PASSAGE TO READ Start Marker

Selling Developer-Level Testing

By Jim Holmes


 [Note: I’m very biased to Test Driven Development approaches, but you can use the approaches in this article for pitching any developer-level testing, be it writing tests first or writing tests after. Get writing some tests. ANY (good) tests. Now!]

You’ve come back from some conference or user group meeting and now you’re all fired up about getting rolling with an exciting, empowering, productive way of developing software after hearing a few talks about Test Driven Development (TDD). You’ve sat in some talks and seen great walkthroughs, you may even have attended a hands-on workshop. The metaphorical light bulb has exploded in to blinding illumination over your head. Now it’s time to get TDD in place at your project starting tomorrow. Or sooner!
Hold yer horses, Tex. If you want to be successful in your efforts to implement developer-level testing you need to back up a pace and do some groundwork before you charge that hill.
Any form of developer-level testing[1], be it occasionally writing tests after you develop your code, using TDD to evolve your design and features, or moving in to full-blown Behavior Driven Development (BDD), has tremendous value for your software projects, but you have to be realistic and pragmatic in how you approach getting your team, management, and stakeholders on board. You’re doomed to failure in the short term if you don’t acknowledge the substantial initial friction your team will see, and you’re doomed to long-term failure if you can’t lay out the impacts to your delivery schedules as you move forward.

PASSAGE TO READ End Marker
RECORDS SHOWN Start Marker

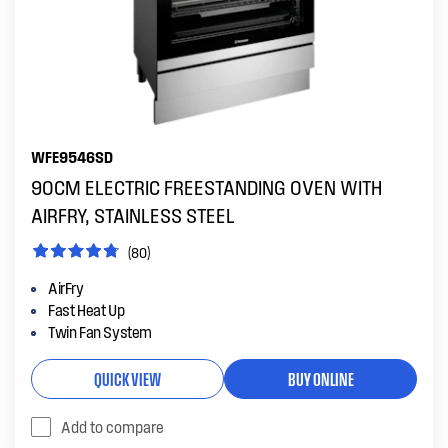
WFE9546SD
90CM ELECTRIC FREESTANDING OVEN WITH
AIRFRY, STAINLESS STEEL
(80)
AirFry
Fast Heat Up
Twin Fan System
QUICK VIEW
BUY ONLINE
Add to compare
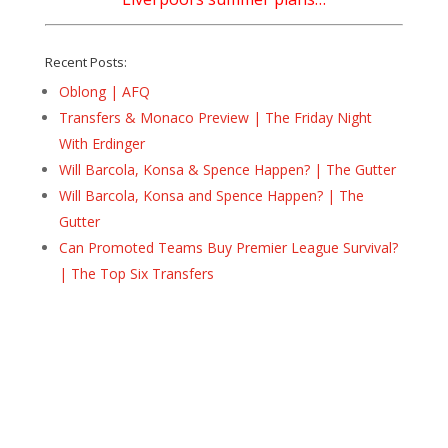
Recent Posts:
Oblong | AFQ
Transfers & Monaco Preview | The Friday Night
With Erdinger
Will Barcola, Konsa & Spence Happen? | The Gutter
Will Barcola, Konsa and Spence Happen? | The
Gutter
Can Promoted Teams Buy Premier League Survival?
| The Top Six Transfers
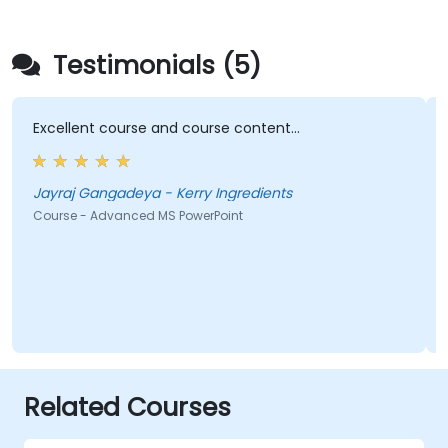
Testimonials (5)
Excellent course and course content...
Jayraj Gangadeya - Kerry Ingredients
Course - Advanced MS PowerPoint
Related Courses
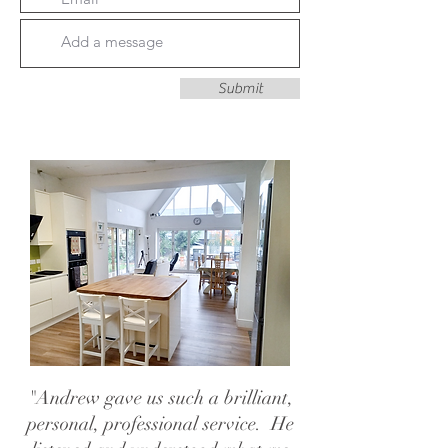
Submit
"Andrew gave us such a brilliant,
personal, professional service. He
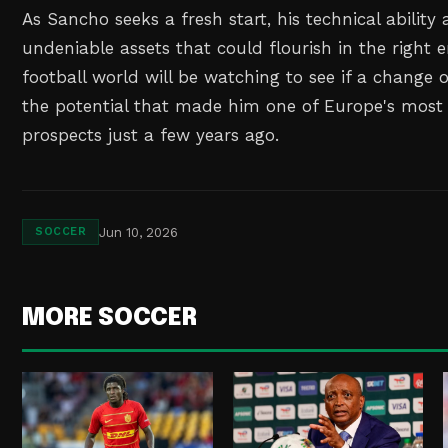
As Sancho seeks a fresh start, his technical abilit
undeniable assets that could flourish in the right
football world will be watching to see if a change 
the potential that made him one of Europe's most
prospects just a few years ago.
Jun 10, 2026
SOCCER
MORE SOCCER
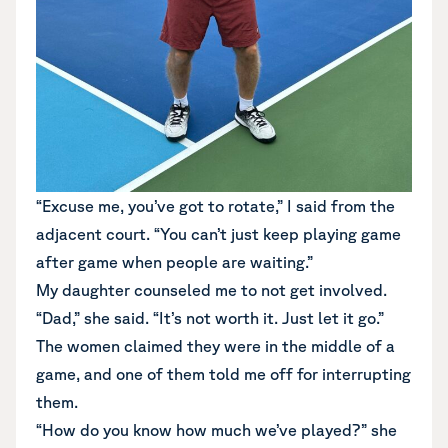
“Excuse me, you’ve got to rotate,” I said from the
adjacent court. “You can’t just keep playing game
after game when people are waiting.”
My daughter counseled me to not get involved.
“Dad,” she said. “It’s not worth it. Just let it go.”
The women claimed they were in the middle of a
game, and one of them told me off for interrupting
them.
“How do you know how much we’ve played?” she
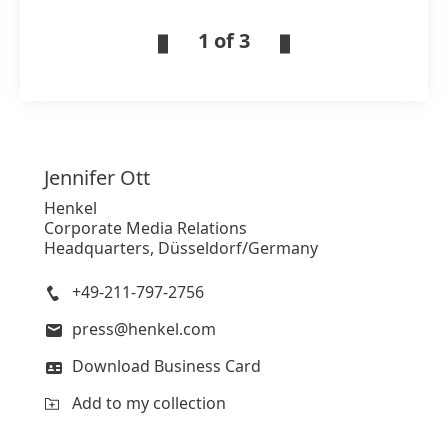
1 of 3
Jennifer
Ott
Henkel
Corporate Media Relations
Headquarters, Düsseldorf/Germany
+49-211-797-2756
press@henkel.com
Download Business Card
Add to my collection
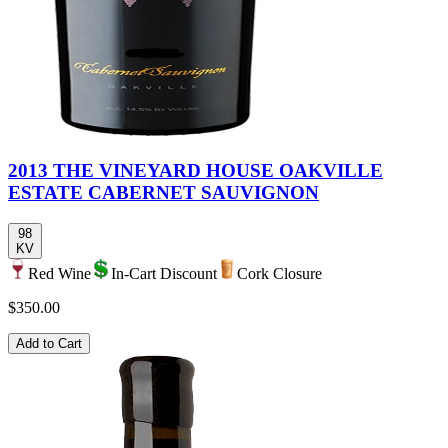
2013 THE VINEYARD HOUSE OAKVILLE
ESTATE CABERNET SAUVIGNON
98
KV
Red Wine
In-Cart Discount
Cork Closure
$350.00
Add to Cart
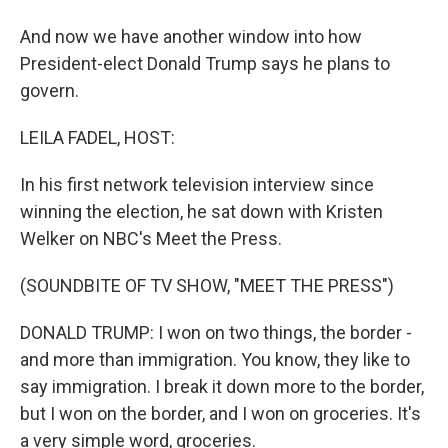
And now we have another window into how
President-elect Donald Trump says he plans to
govern.
LEILA FADEL, HOST:
In his first network television interview since
winning the election, he sat down with Kristen
Welker on NBC's Meet the Press.
(SOUNDBITE OF TV SHOW, "MEET THE PRESS")
DONALD TRUMP: I won on two things, the border -
and more than immigration. You know, they like to
say immigration. I break it down more to the border,
but I won on the border, and I won on groceries. It's
a very simple word, groceries.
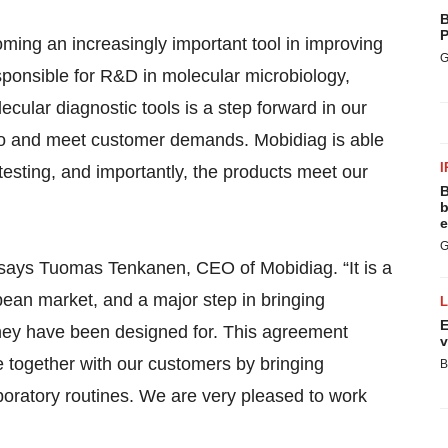
B
P
oming an increasingly important tool in improving
G
sponsible for R&D in molecular microbiology,
ular diagnostic tools is a step forward in our
olio and meet customer demands. Mobidiag is able
I
 testing, and importantly, the products meet our
B
b
e
G
, says Tuomas Tenkanen, CEO of Mobidiag. “It is a
opean market, and a major step in bringing
E
they have been designed for. This agreement
v
lue together with our customers by bringing
B
laboratory routines. We are very pleased to work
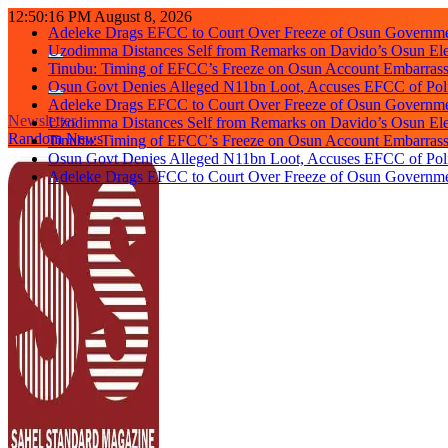
Skip
12:50:17 PM
August 8, 2026
Adeleke Drags EFCC to Court Over Freeze of Osun Governm
to
Uzodimma Distances Self from Remarks on Davido’s Osun Ele
content
Tinubu: Timing of EFCC’s Freeze on Osun Account Embarrassi
Osun Govt Denies Alleged N11bn Loot, Accuses EFCC of Polit
Adeleke Drags EFCC to Court Over Freeze of Osun Governm
Uzodimma Distances Self from Remarks on Davido’s Osun Ele
Newsletter
Tinubu: Timing of EFCC’s Freeze on Osun Account Embarrassi
Random News
Osun Govt Denies Alleged N11bn Loot, Accuses EFCC of Polit
Adeleke Drags EFCC to Court Over Freeze of Osun Governm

RECORDS SHOWN End Marker

THINGS TO DO
- a) Please list every line of the entries above that contains the word "Transfers".
- b) Pick up the article on selling developer-level testing after its last sentence and continue it.

ANSWERS TO THE EXERCISES
- a)
Transfers & Monaco Preview | The Friday Night
| The Top Six Transfers

- b)
Making a successful pitch for fundamentally changing how your team does its work requires you to effectively present pros and cons of developer-level testing in a number of different areas. At a minimum, you’ll need to cover
  • Existing blocks to developer-level testing such as current architecture and team skills
  • Impacts to current delivery schedule
  • Refuting common arguments against developer-level
  • Clearly laying out the value proposition and benefits of developer-level testing
You have to present an honest, accurate set of pros and cons for all these as you make your case for moving forward. Your team, management, and stakeholders will sense attempts to gloss over negative impacts and you’ll lose your moral position as an honest advocate, damaging not only your attempt to implement testing now, but also dealing with any other future difficulties.
Start off by looking at your current environment so you can get a picture of roadblocks you’ll need to overcome. Dive in to your current codebase and see how testable it is right now. A number of well-respected metrics can help you get a good idea:
  • Cyclomatic Complexity indicates how convoluted and hard to test your code is.
  • Coupling reflects how many dependencies exist to and from a component. Very high coupling will increase the difficulty of your testing.
  • High lines of code likely indicate methods and classes with mixed concerns. Mixed concerns means you’ll be writing more tests than you might otherwise – and the system will be harder to modify.
Explore these issues with the Metrics plugin for Reflector, or the commercial NDepend. Look to Simian to help identify areas of duplication in your software.  Tools like these quickly generate reports and data to help you understand the overall state of your codebase.
Next, look through your codebase to see if you’re using a lot of static classes and whether you’re programming to implementations or interfaces. Lots of calls to static classes or methods, or using concrete classes instead of interfaces, limits your ability to stub or mock those dependencies to make your code more testable. Using implementations over interfaces also makes your system more tightly coupled to the concrete classes, cutting your flexibility to change the system.
These metrics will give you an idea of how hard it will be to begin writing tests as you do more work on your codebase. This information may also inform your next major area to cover: the skill level of your team.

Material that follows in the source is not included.